(Dataset entries)

* * * * * * *

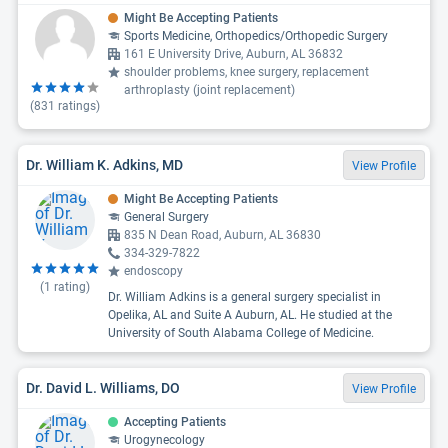
Might Be Accepting Patients
Sports Medicine, Orthopedics/Orthopedic Surgery
161 E University Drive, Auburn, AL 36832
shoulder problems, knee surgery, replacement
arthroplasty (joint replacement)
(
831
ratings)
Dr. William K. Adkins, MD
View Profile
Might Be Accepting Patients
General Surgery
835 N Dean Road, Auburn, AL 36830
334-329-7822
endoscopy
(
1
rating)
Dr. William Adkins is a general surgery specialist in
Opelika, AL and Suite A Auburn, AL. He studied at the
University of South Alabama College of Medicine.
Dr. David L. Williams, DO
View Profile
Accepting Patients
Urogynecology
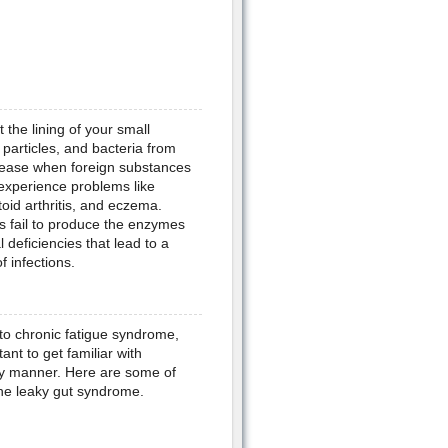
 the lining of your small
particles, and bacteria from
ease when foreign substances
experience problems like
toid arthritis, and eczema.
s fail to produce the enzymes
 deficiencies that lead to a
 infections.
 to chronic fatigue syndrome,
nt to get familiar with
ely manner. Here are some of
he leaky gut syndrome.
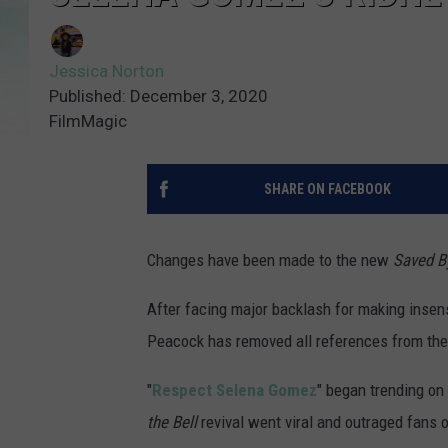
Jessica Norton
Published: December 3, 2020
FilmMagic
SHARE ON FACEBOOK
Changes have been made to the new
Saved By
After facing major backlash for making insen
Peacock has removed all references from th
"
Respect Selena Gomez
" began trending on
the Bell
revival went viral and outraged fans 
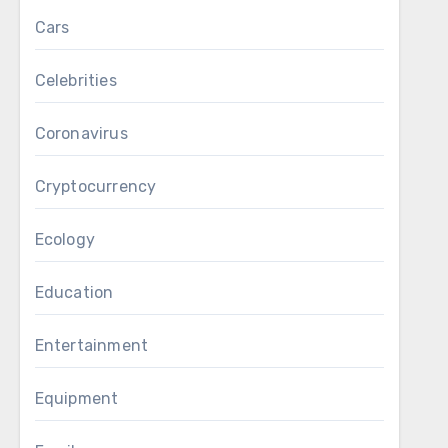
Cars
Celebrities
Coronavirus
Cryptocurrency
Ecology
Education
Entertainment
Equipment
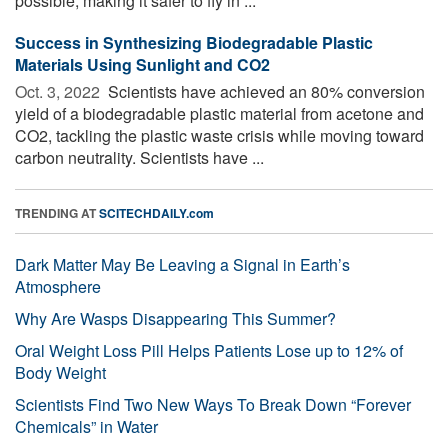
possible, making it safer to fly in ...
Success in Synthesizing Biodegradable Plastic
Materials Using Sunlight and CO2
Oct. 3, 2022 
Scientists have achieved an 80% conversion
yield of a biodegradable plastic material from acetone and
CO2, tackling the plastic waste crisis while moving toward
carbon neutrality. Scientists have ...
TRENDING AT
SCITECHDAILY.com
Dark Matter May Be Leaving a Signal in Earth’s
Atmosphere
Why Are Wasps Disappearing This Summer?
Oral Weight Loss Pill Helps Patients Lose up to 12% of
Body Weight
Scientists Find Two New Ways To Break Down “Forever
Chemicals” in Water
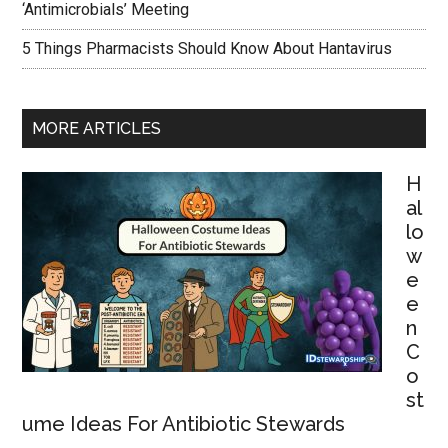
‘Antimicrobials’ Meeting
5 Things Pharmacists Should Know About Hantavirus
MORE ARTICLES
H
al
lo
w
e
e
n
C
o
st
ume Ideas For Antibiotic Stewards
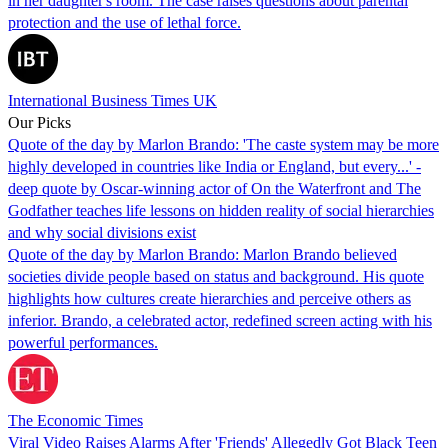
in her daughter's room. The case raises questions about parental
protection and the use of lethal force.
International Business Times UK
Our Picks
Quote of the day by Marlon Brando: 'The caste system may be more
highly developed in countries like India or England, but every...' -
deep quote by Oscar-winning actor of On the Waterfront and The
Godfather teaches life lessons on hidden reality of social hierarchies
and why social divisions exist
Quote of the day by Marlon Brando: Marlon Brando believed
societies divide people based on status and background. His quote
highlights how cultures create hierarchies and perceive others as
inferior. Brando, a celebrated actor, redefined screen acting with his
powerful performances.
The Economic Times
Viral Video Raises Alarms After 'Friends' Allegedly Got Black Teen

* * * * * * *

ACTIVITY
Leave the pictures aside and give every entry above again word for word.

TASK OUTPUT
Might Be Accepting Patients
Sports Medicine, Orthopedics/Orthopedic Surgery
161 E University Drive, Auburn, AL 36832
shoulder problems, knee surgery, replacement
arthroplasty (joint replacement)
(
831
ratings)
Dr. William K. Adkins, MD
View Profile
Might Be Accepting Patients
General Surgery
835 N Dean Road, Auburn, AL 36830
334-329-7822
endoscopy
(
1
rating)
Dr. William Adkins is a general surgery specialist in
Opelika, AL and Suite A Auburn, AL. He studied at the
University of South Alabama College of Medicine.
Dr. David L. Williams, DO
View Profile
Accepting Patients
Urogynecology
 the lining of your small
particles, and bacteria from
ease when foreign substances
experience problems like
toid arthritis, and eczema.
s fail to produce the enzymes
 deficiencies that lead to a
 infections.
 to chronic fatigue syndrome,
nt to get familiar with
ely manner. Here are some of
he leaky gut syndrome.
Jessica Norton
Published: December 3, 2020
FilmMagic
SHARE ON FACEBOOK
Changes have been made to the new
Saved By
After facing major backlash for making insen
Peacock has removed all references from th
"
Respect Selena Gomez
" began trending on
the Bell
revival went viral and outraged fans 
Cars
Celebrities
Coronavirus
Cryptocurrency
Ecology
Education
Entertainment
Equipment
possible, making it safer to fly in ...
Success in Synthesizing Biodegradable Plastic
Materials Using Sunlight and CO2
Oct. 3, 2022 
Scientists have achieved an 80% conversion
yield of a biodegradable plastic material from acetone and
CO2, tackling the plastic waste crisis while moving toward
carbon neutrality. Scientists have ...
TRENDING AT
SCITECHDAILY.com
Dark Matter May Be Leaving a Signal in Earth’s
Atmosphere
Why Are Wasps Disappearing This Summer?
Oral Weight Loss Pill Helps Patients Lose up to 12% of
Body Weight
Scientists Find Two New Ways To Break Down “Forever
Chemicals” in Water
‘Antimicrobials’ Meeting
5 Things Pharmacists Should Know About Hantavirus
MORE ARTICLES
H
al
lo
w
e
e
n
C
o
st
ume Ideas For Antibiotic Stewards
in her daughter's room. The case raises questions about parental
protection and the use of lethal force.
International Business Times UK
Our Picks
Quote of the day by Marlon Brando: 'The caste system may be more
highly developed in countries like India or England, but every...' -
deep quote by Oscar-winning actor of On the Waterfront and The
Godfather teaches life lessons on hidden reality of social hierarchies
and why social divisions exist
Quote of the day by Marlon Brando: Marlon Brando believed
societies divide people based on status and background. His quote
highlights how cultures create hierarchies and perceive others as
inferior. Brando, a celebrated actor, redefined screen acting with his
powerful performances.
The Economic Times
Viral Video Raises Alarms After 'Friends' Allegedly Got Black Teen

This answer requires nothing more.